The next part of the book questions the utility of linking gene-tracing with ancestry. This had a lot of interesting mathematical and scientific points that were new to me. For example, Rutherford points out that, mathematically, it’s impossible for you to go back more than a handful of generations before you encounter overlap in your family tree. As a result, for any given population, we can trace backwards to a most-recent common ancestor—in the case of the entire world, it’s 3400 years. That means that claims like “all of my ancestors come from this one place in Scotland” are spurious—if true, you would be very, very inbred, because there just aren’t enough unique individuals within that population to create an unbroken lineage as far back as you care to trace it. Indeed, Rutherford’s overall thesis throughout the book is that global migration of human populations, and the resulting admixture of genes, makes it impossible to establish any concrete definition of race on a genetic level.
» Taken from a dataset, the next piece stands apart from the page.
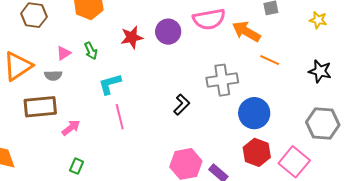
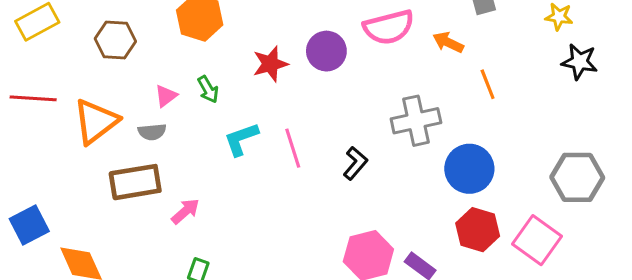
orange arrow: (246, 31) -> (448, 42), size x0.7
orange line: (270, 60) -> (488, 84), turned 48
black star: (320, 71) -> (580, 62), moved
pink line: (120, 117) -> (293, 148), moved

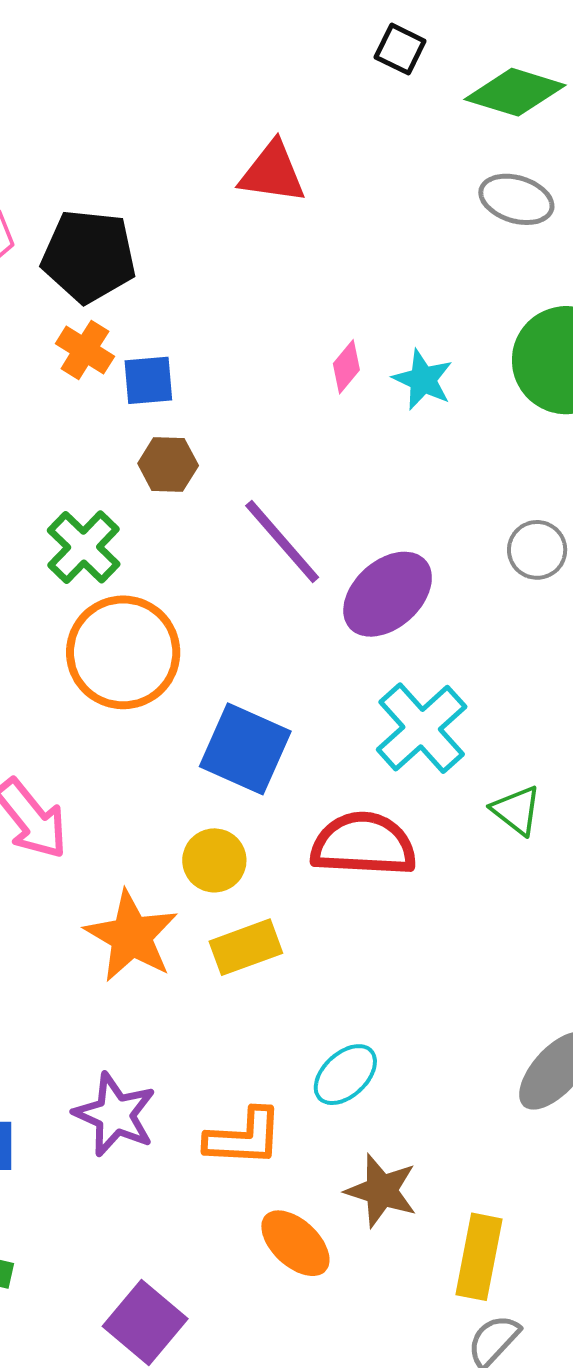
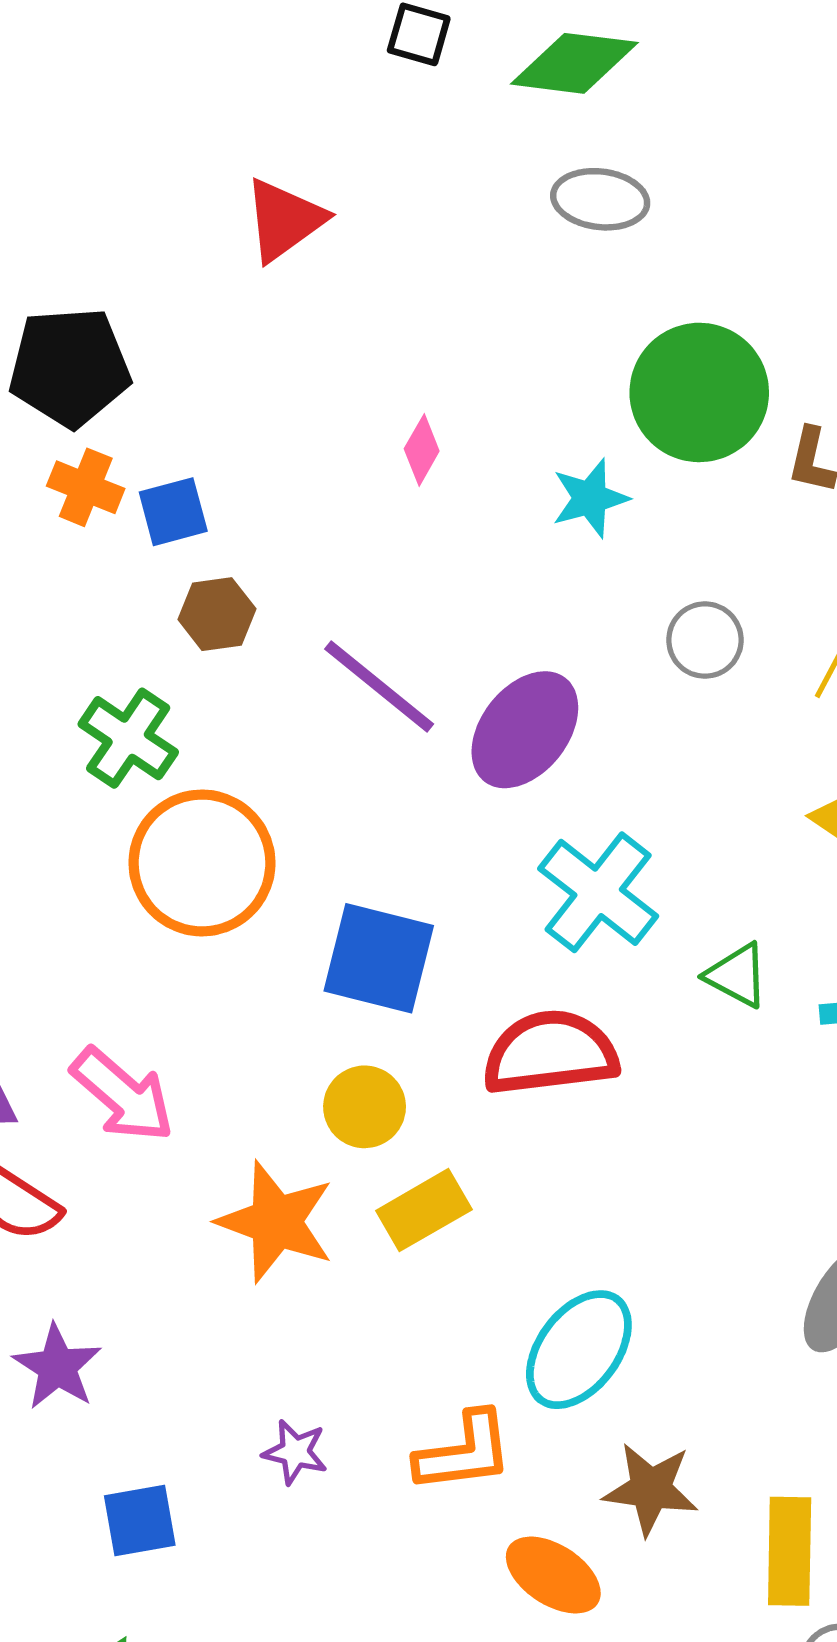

The final part of the book is devoted to challenging claims that we can easily connect genes to certain types of superiority, be this intellectual or physical. Are West Africans genetically predisposed to being the best at sprinting 100 m? Rutherford points out that there’s precious little evidence for such a belief. Not only does he outline the problem of using elite Olympic athletes (small sample size) for such research, but he points to the numerous environmental factors at play, not to mention the overriding confirmation bias (the idea that certain types of people are better at a sport means we invest more in finding and training those types of people, so of course more of them go on to excel in that sport). Similarly, while Rutherford provides an interesting defence of IQ tests as general indicators of large populations, he challenges the idea that an individual’s IQ test is a meaningful metric for evaluating them; moreover, he points out that the link between genetics and intelligence is still not well-understood.

All of this is well and good, and I enjoyed spending about 2 hours hanging out with Rutherford and listening to him refresh me on what I learned in Grade 12 biology and then stretch my understanding further still.

And yet.

As I mentioned at the beginning of this review, this book doesn’t fundamentally deliver on the promise implicit in its title. I suppose the idea is that, armed with these scientific facts, you’re supposed to bravely go forth and use them next time someone in your company spouts a racist line of reasoning. I guess? Except that it’s fairly well established that facts don’t change people’s minds. I can easily anticipate a racist with whom I’m arguing falling back on one of the numerous conspiracy theories Rutherford himself acknowledges in this book: scientists know that race exists, but they just refuse to admit it because it’s politically incorrect; the Jews are controlling the scientific establishment; look at this one article by a discredited and very racist scientist that repeats all the garbage I just spent fifteen minutes debunking … and so on.

I don’t think we’ll win debates with racists with facts. Truth be told, I‘m not interested in debating racists at all. I’d rather deplatform them.

That being said, if you are interested in being anti-racist and having a better understanding of why scientific ideas of biological race are bunk, you couldn’t do much better than read this book. You’ll come away with an accurate, up-to-date-as-best-we-know-right-now understanding of how our genes actually influence our development. I’m going to follow this up with Superior by Angela Saini as soon as possible for a look at the socio-historical side of this as well.

So, I highly recommend this book, but maybe not for the reasons implied in its title. Educate yourself; try to educate the racists if you feel like it but don’t hold your breath that logic is going to win the day here.